Le think-tank qui a inspiré les réformes judiciaires appelle à un compromis partiel
Le Kohelet Forum indique que la clause "dérogatoire" peut être abandonnée mais que la coalition doit conserver l'avantage dans le choix des juges
Jeremy Sharon est le correspondant du Times of Israel chargé des affaires juridiques et des implantations.
Le Kohelet Policy Forum, l’institution de droite qui a formulé les fondations idéologiques qui soutiennent le programme de réforme radical du système judiciaire en Israël pour le gouvernement, a appelé mardi à trouver un compromis sur les propositions controversées alors même que le gouvernement continue sa campagne-coup de poing pour faire adopter les lois au plus vite à la Knesset, et ce malgré une opposition publique large et déterminée.
Dans un communiqué publié sur les réseaux sociaux, l’organisation conservatrice a indiqué continuer à croire qu’il était nécessaire de mener des réformes profondes dans le système judiciaire et légal mais que trouver un consensus suffisamment général sur « les changements indispensables » était un élément important pour les changements constitutionnels à plus long-terme.
L’organisation a laissé entendre que la clause « dérogatoire » très controversée qui permettrait de passer outre un jugement énoncé par la Haute cour pouvait être abandonnée entièrement, et qu’un compromis pouvait être trouvé concernant les craintes d’un usage abusif des Lois fondamentales.
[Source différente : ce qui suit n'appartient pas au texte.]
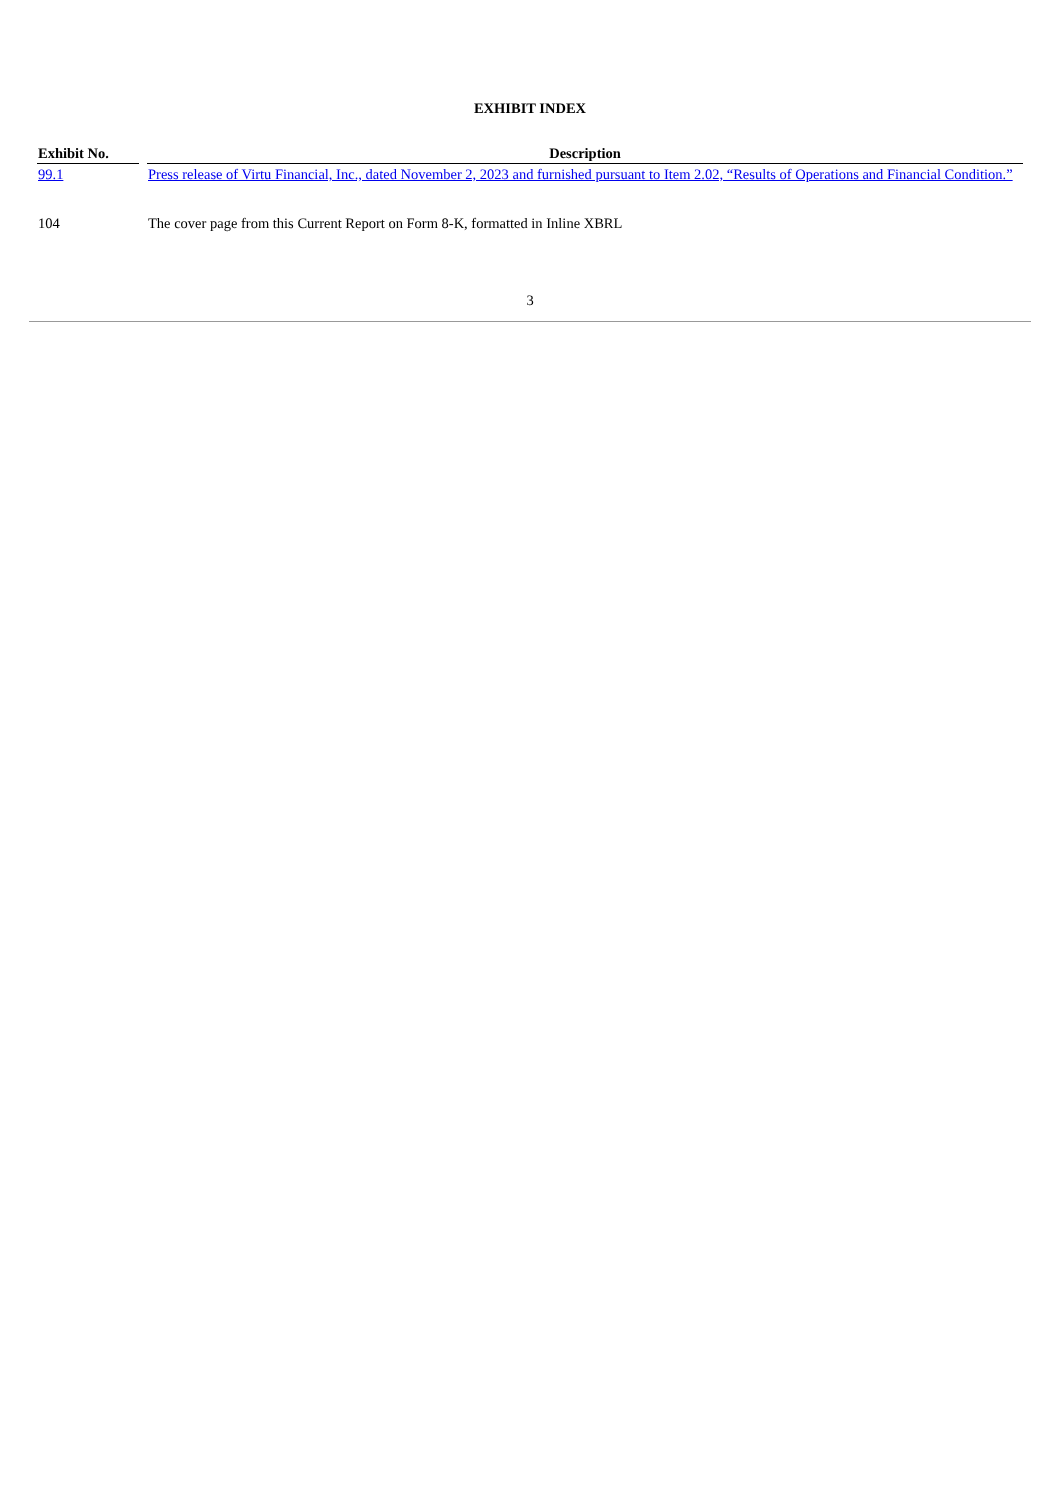EXHIBIT INDEX
| Exhibit No. | Description |
| --- | --- |
| 99.1 | Press release of Virtu Financial, Inc., dated November 2, 2023 and furnished pursuant to Item 2.02, “Results of Operations and Financial Condition.” |
| 104 | The cover page from this Current Report on Form 8-K, formatted in Inline XBRL |
3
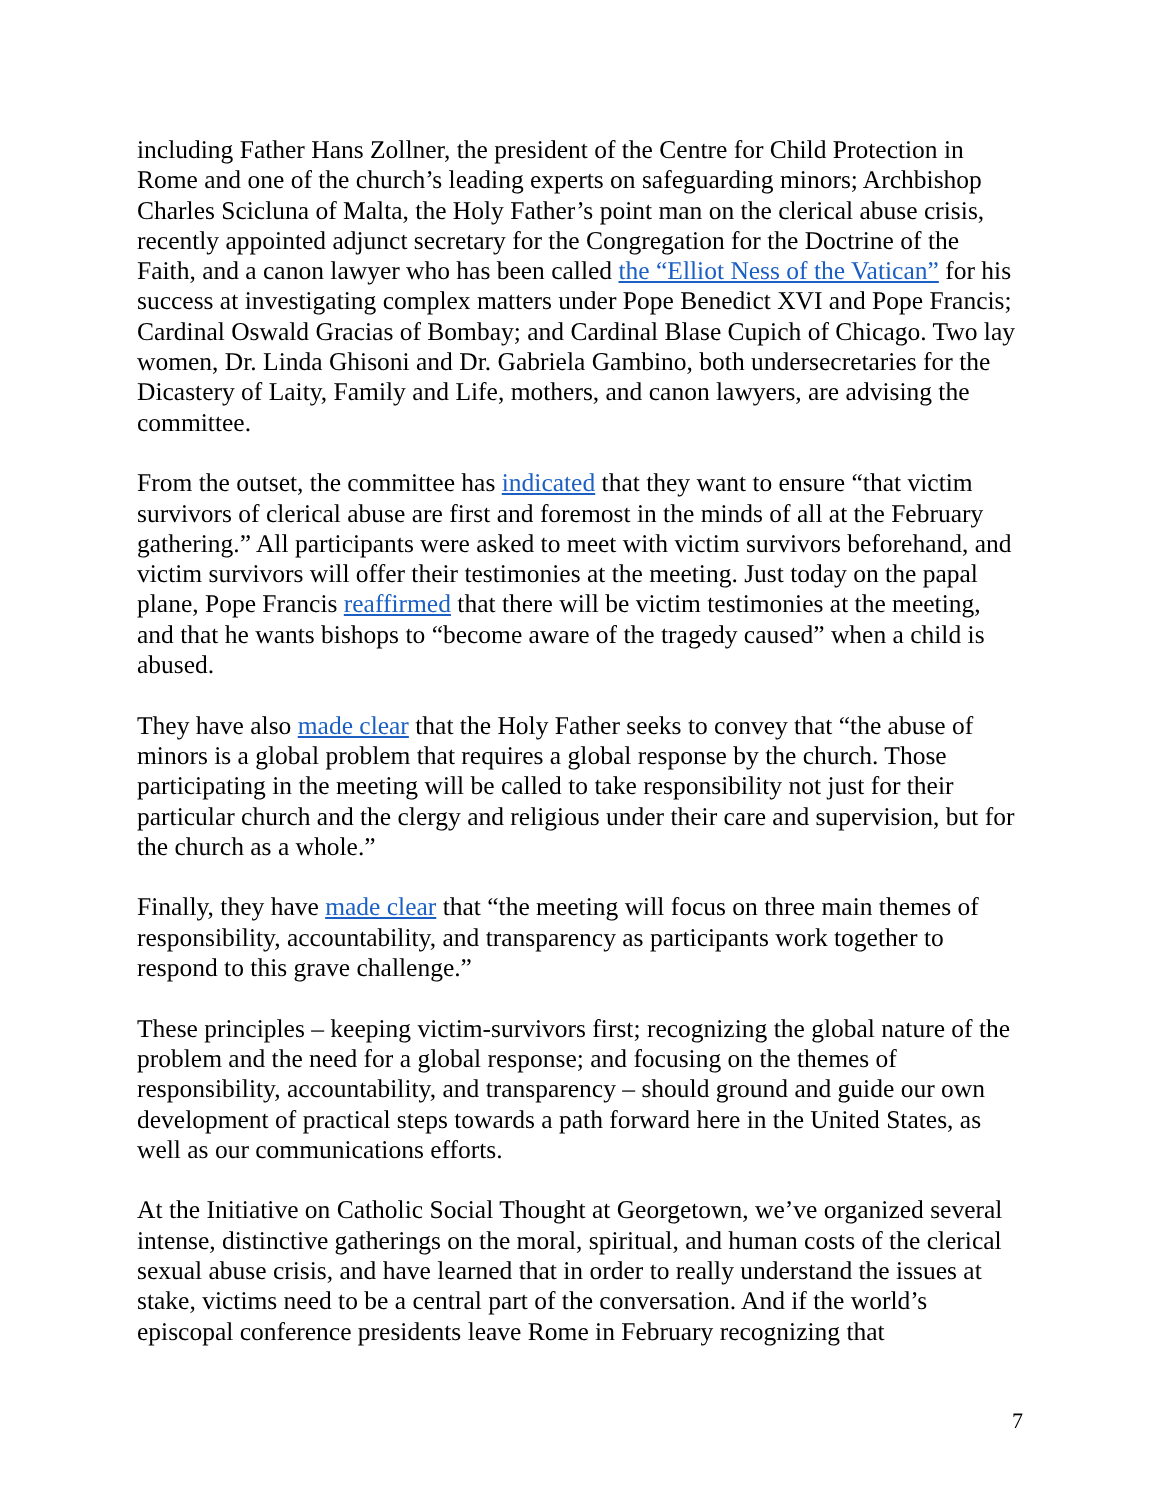including Father Hans Zollner, the president of the Centre for Child Protection in Rome and one of the church’s leading experts on safeguarding minors; Archbishop Charles Scicluna of Malta, the Holy Father’s point man on the clerical abuse crisis, recently appointed adjunct secretary for the Congregation for the Doctrine of the Faith, and a canon lawyer who has been called the “Elliot Ness of the Vatican” for his success at investigating complex matters under Pope Benedict XVI and Pope Francis; Cardinal Oswald Gracias of Bombay; and Cardinal Blase Cupich of Chicago. Two lay women, Dr. Linda Ghisoni and Dr. Gabriela Gambino, both undersecretaries for the Dicastery of Laity, Family and Life, mothers, and canon lawyers, are advising the committee.
From the outset, the committee has indicated that they want to ensure “that victim survivors of clerical abuse are first and foremost in the minds of all at the February gathering.” All participants were asked to meet with victim survivors beforehand, and victim survivors will offer their testimonies at the meeting. Just today on the papal plane, Pope Francis reaffirmed that there will be victim testimonies at the meeting, and that he wants bishops to “become aware of the tragedy caused” when a child is abused.
They have also made clear that the Holy Father seeks to convey that “the abuse of minors is a global problem that requires a global response by the church. Those participating in the meeting will be called to take responsibility not just for their particular church and the clergy and religious under their care and supervision, but for the church as a whole.”
Finally, they have made clear that “the meeting will focus on three main themes of responsibility, accountability, and transparency as participants work together to respond to this grave challenge.”
These principles – keeping victim-survivors first; recognizing the global nature of the problem and the need for a global response; and focusing on the themes of responsibility, accountability, and transparency – should ground and guide our own development of practical steps towards a path forward here in the United States, as well as our communications efforts.
At the Initiative on Catholic Social Thought at Georgetown, we’ve organized several intense, distinctive gatherings on the moral, spiritual, and human costs of the clerical sexual abuse crisis, and have learned that in order to really understand the issues at stake, victims need to be a central part of the conversation. And if the world’s episcopal conference presidents leave Rome in February recognizing that
7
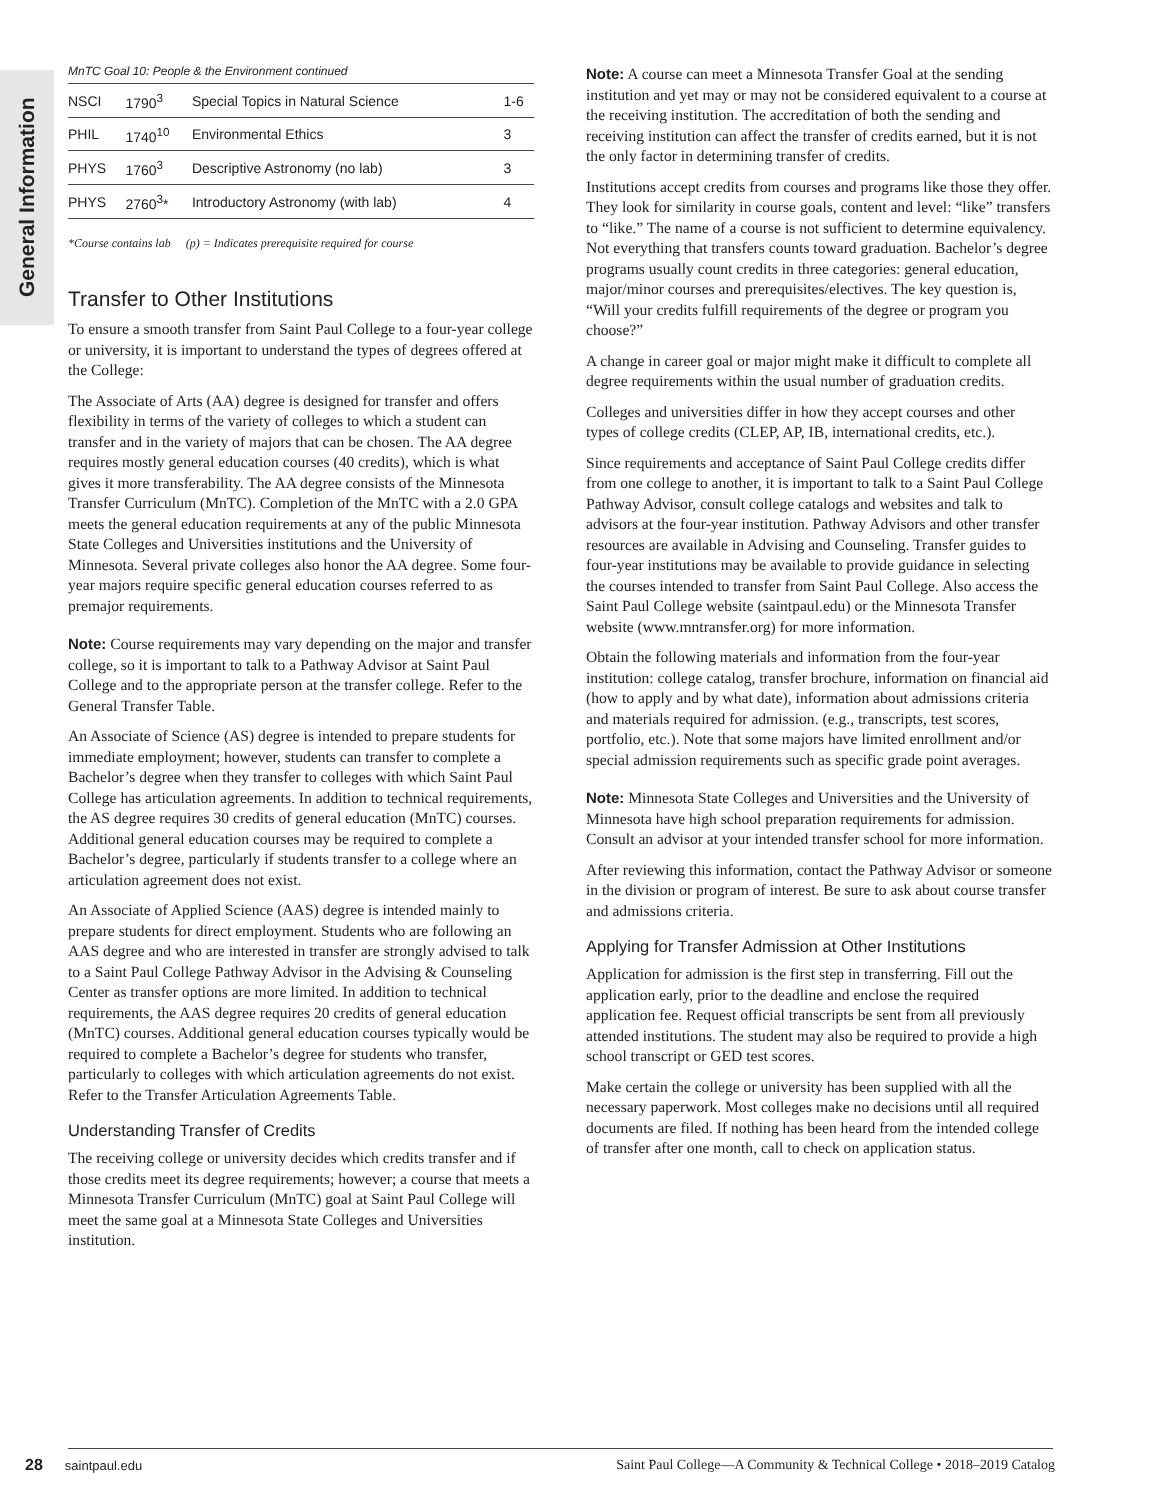General Information
MnTC Goal 10: People & the Environment continued
| NSCI | 1790<sup>3</sup> | Special Topics in Natural Science | 1-6 |
| PHIL | 1740<sup>10</sup> | Environmental Ethics | 3 |
| PHYS | 1760<sup>3</sup> | Descriptive Astronomy (no lab) | 3 |
| PHYS | 2760<sup>3</sup>* | Introductory Astronomy (with lab) | 4 |
*Course contains lab (p) = Indicates prerequisite required for course
Transfer to Other Institutions
To ensure a smooth transfer from Saint Paul College to a four-year college or university, it is important to understand the types of degrees offered at the College:
The Associate of Arts (AA) degree is designed for transfer and offers flexibility in terms of the variety of colleges to which a student can transfer and in the variety of majors that can be chosen. The AA degree requires mostly general education courses (40 credits), which is what gives it more transferability. The AA degree consists of the Minnesota Transfer Curriculum (MnTC). Completion of the MnTC with a 2.0 GPA meets the general education requirements at any of the public Minnesota State Colleges and Universities institutions and the University of Minnesota. Several private colleges also honor the AA degree. Some four-year majors require specific general education courses referred to as premajor requirements.
Note: Course requirements may vary depending on the major and transfer college, so it is important to talk to a Pathway Advisor at Saint Paul College and to the appropriate person at the transfer college. Refer to the General Transfer Table.
An Associate of Science (AS) degree is intended to prepare students for immediate employment; however, students can transfer to complete a Bachelor’s degree when they transfer to colleges with which Saint Paul College has articulation agreements. In addition to technical requirements, the AS degree requires 30 credits of general education (MnTC) courses. Additional general education courses may be required to complete a Bachelor’s degree, particularly if students transfer to a college where an articulation agreement does not exist.
An Associate of Applied Science (AAS) degree is intended mainly to prepare students for direct employment. Students who are following an AAS degree and who are interested in transfer are strongly advised to talk to a Saint Paul College Pathway Advisor in the Advising & Counseling Center as transfer options are more limited. In addition to technical requirements, the AAS degree requires 20 credits of general education (MnTC) courses. Additional general education courses typically would be required to complete a Bachelor’s degree for students who transfer, particularly to colleges with which articulation agreements do not exist. Refer to the Transfer Articulation Agreements Table.
Understanding Transfer of Credits
The receiving college or university decides which credits transfer and if those credits meet its degree requirements; however; a course that meets a Minnesota Transfer Curriculum (MnTC) goal at Saint Paul College will meet the same goal at a Minnesota State Colleges and Universities institution.
Note: A course can meet a Minnesota Transfer Goal at the sending institution and yet may or may not be considered equivalent to a course at the receiving institution. The accreditation of both the sending and receiving institution can affect the transfer of credits earned, but it is not the only factor in determining transfer of credits.
Institutions accept credits from courses and programs like those they offer. They look for similarity in course goals, content and level: “like” transfers to “like.” The name of a course is not sufficient to determine equivalency. Not everything that transfers counts toward graduation. Bachelor’s degree programs usually count credits in three categories: general education, major/minor courses and prerequisites/electives. The key question is, “Will your credits fulfill requirements of the degree or program you choose?”
A change in career goal or major might make it difficult to complete all degree requirements within the usual number of graduation credits.
Colleges and universities differ in how they accept courses and other types of college credits (CLEP, AP, IB, international credits, etc.).
Since requirements and acceptance of Saint Paul College credits differ from one college to another, it is important to talk to a Saint Paul College Pathway Advisor, consult college catalogs and websites and talk to advisors at the four-year institution. Pathway Advisors and other transfer resources are available in Advising and Counseling. Transfer guides to four-year institutions may be available to provide guidance in selecting the courses intended to transfer from Saint Paul College. Also access the Saint Paul College website (saintpaul.edu) or the Minnesota Transfer website (www.mntransfer.org) for more information.
Obtain the following materials and information from the four-year institution: college catalog, transfer brochure, information on financial aid (how to apply and by what date), information about admissions criteria and materials required for admission. (e.g., transcripts, test scores, portfolio, etc.). Note that some majors have limited enrollment and/or special admission requirements such as specific grade point averages.
Note: Minnesota State Colleges and Universities and the University of Minnesota have high school preparation requirements for admission. Consult an advisor at your intended transfer school for more information.
After reviewing this information, contact the Pathway Advisor or someone in the division or program of interest. Be sure to ask about course transfer and admissions criteria.
Applying for Transfer Admission at Other Institutions
Application for admission is the first step in transferring. Fill out the application early, prior to the deadline and enclose the required application fee. Request official transcripts be sent from all previously attended institutions. The student may also be required to provide a high school transcript or GED test scores.
Make certain the college or university has been supplied with all the necessary paperwork. Most colleges make no decisions until all required documents are filed. If nothing has been heard from the intended college of transfer after one month, call to check on application status.
28 saintpaul.edu Saint Paul College—A Community & Technical College • 2018–2019 Catalog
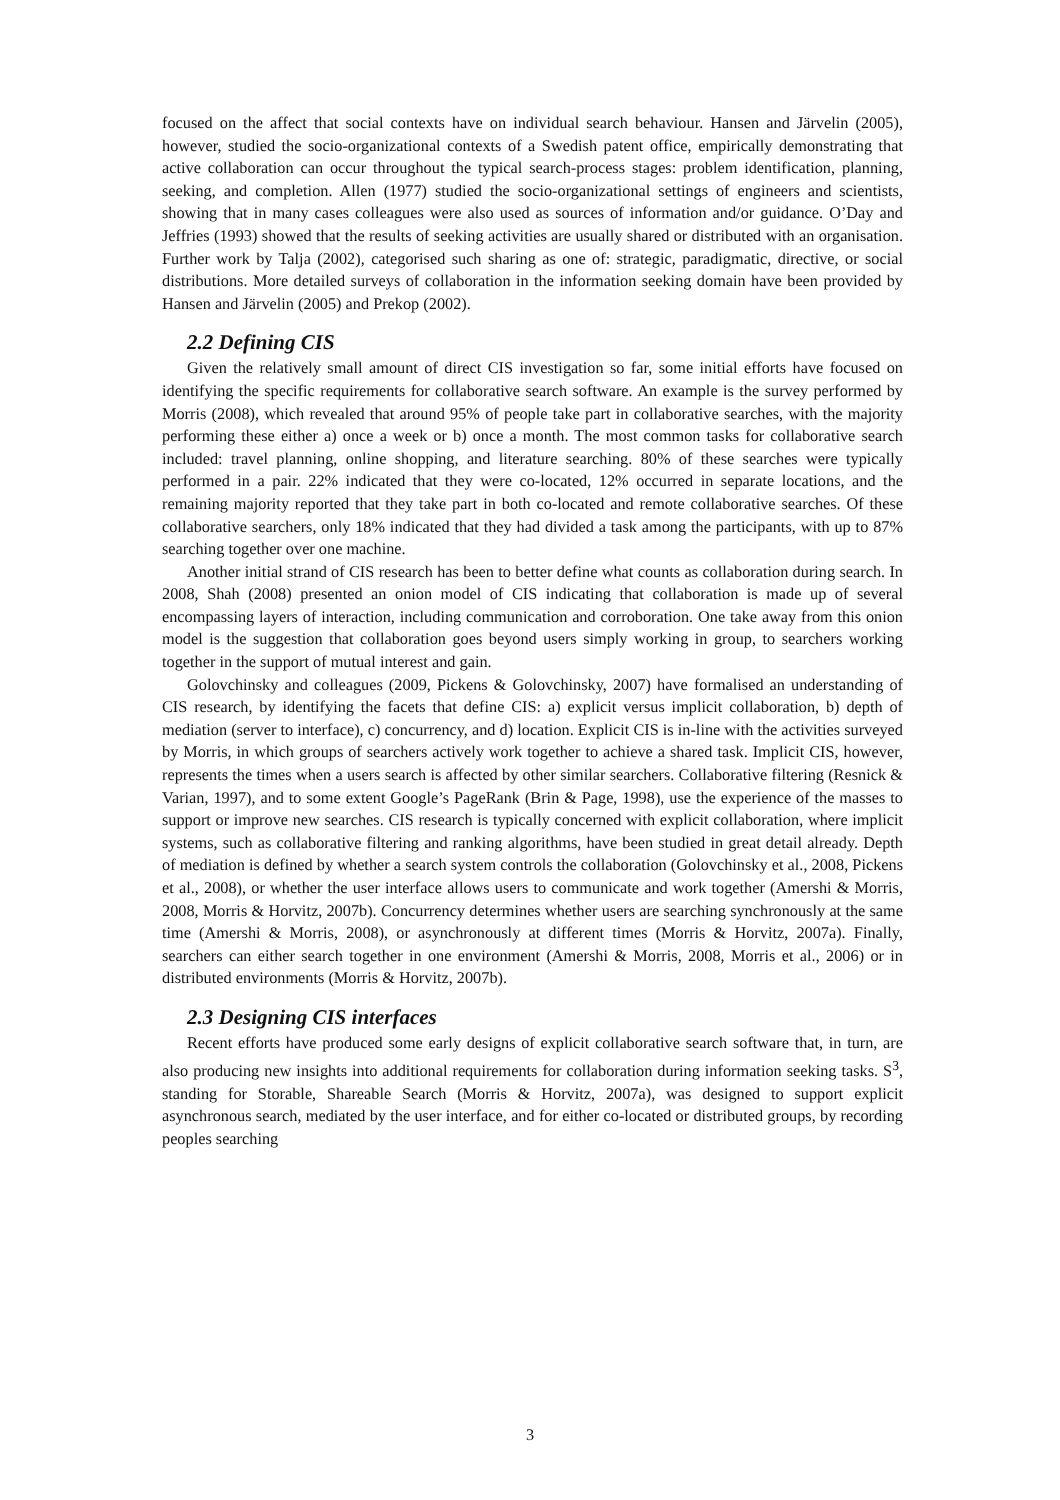focused on the affect that social contexts have on individual search behaviour. Hansen and Järvelin (2005), however, studied the socio-organizational contexts of a Swedish patent office, empirically demonstrating that active collaboration can occur throughout the typical search-process stages: problem identification, planning, seeking, and completion. Allen (1977) studied the socio-organizational settings of engineers and scientists, showing that in many cases colleagues were also used as sources of information and/or guidance. O’Day and Jeffries (1993) showed that the results of seeking activities are usually shared or distributed with an organisation. Further work by Talja (2002), categorised such sharing as one of: strategic, paradigmatic, directive, or social distributions. More detailed surveys of collaboration in the information seeking domain have been provided by Hansen and Järvelin (2005) and Prekop (2002).
2.2 Defining CIS
Given the relatively small amount of direct CIS investigation so far, some initial efforts have focused on identifying the specific requirements for collaborative search software. An example is the survey performed by Morris (2008), which revealed that around 95% of people take part in collaborative searches, with the majority performing these either a) once a week or b) once a month. The most common tasks for collaborative search included: travel planning, online shopping, and literature searching. 80% of these searches were typically performed in a pair. 22% indicated that they were co-located, 12% occurred in separate locations, and the remaining majority reported that they take part in both co-located and remote collaborative searches. Of these collaborative searchers, only 18% indicated that they had divided a task among the participants, with up to 87% searching together over one machine.
Another initial strand of CIS research has been to better define what counts as collaboration during search. In 2008, Shah (2008) presented an onion model of CIS indicating that collaboration is made up of several encompassing layers of interaction, including communication and corroboration. One take away from this onion model is the suggestion that collaboration goes beyond users simply working in group, to searchers working together in the support of mutual interest and gain.
Golovchinsky and colleagues (2009, Pickens & Golovchinsky, 2007) have formalised an understanding of CIS research, by identifying the facets that define CIS: a) explicit versus implicit collaboration, b) depth of mediation (server to interface), c) concurrency, and d) location. Explicit CIS is in-line with the activities surveyed by Morris, in which groups of searchers actively work together to achieve a shared task. Implicit CIS, however, represents the times when a users search is affected by other similar searchers. Collaborative filtering (Resnick & Varian, 1997), and to some extent Google’s PageRank (Brin & Page, 1998), use the experience of the masses to support or improve new searches. CIS research is typically concerned with explicit collaboration, where implicit systems, such as collaborative filtering and ranking algorithms, have been studied in great detail already. Depth of mediation is defined by whether a search system controls the collaboration (Golovchinsky et al., 2008, Pickens et al., 2008), or whether the user interface allows users to communicate and work together (Amershi & Morris, 2008, Morris & Horvitz, 2007b). Concurrency determines whether users are searching synchronously at the same time (Amershi & Morris, 2008), or asynchronously at different times (Morris & Horvitz, 2007a). Finally, searchers can either search together in one environment (Amershi & Morris, 2008, Morris et al., 2006) or in distributed environments (Morris & Horvitz, 2007b).
2.3 Designing CIS interfaces
Recent efforts have produced some early designs of explicit collaborative search software that, in turn, are also producing new insights into additional requirements for collaboration during information seeking tasks. S<sup>3</sup>, standing for Storable, Shareable Search (Morris & Horvitz, 2007a), was designed to support explicit asynchronous search, mediated by the user interface, and for either co-located or distributed groups, by recording peoples searching
3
Le think-tank s’est montré par ailleurs moins ouvert sur la question de la composition de la Commission de sélection judiciaire, chargée de nommer les magistrats en Israël.
Les législations avancées par la coalition lui offriraient le contrôle total sur la désignation des juges – un principe au cœur du paquet de réformes qui placeraient le système judiciaire israélien sous le large contrôle des politiques en empêchant presque totalement la Haute-cour de justice de jouer un rôle de contre-pouvoir face à l’exécutif et au parlement, offrant ainsi un pouvoir quasiment illimité à une majorité de coalition.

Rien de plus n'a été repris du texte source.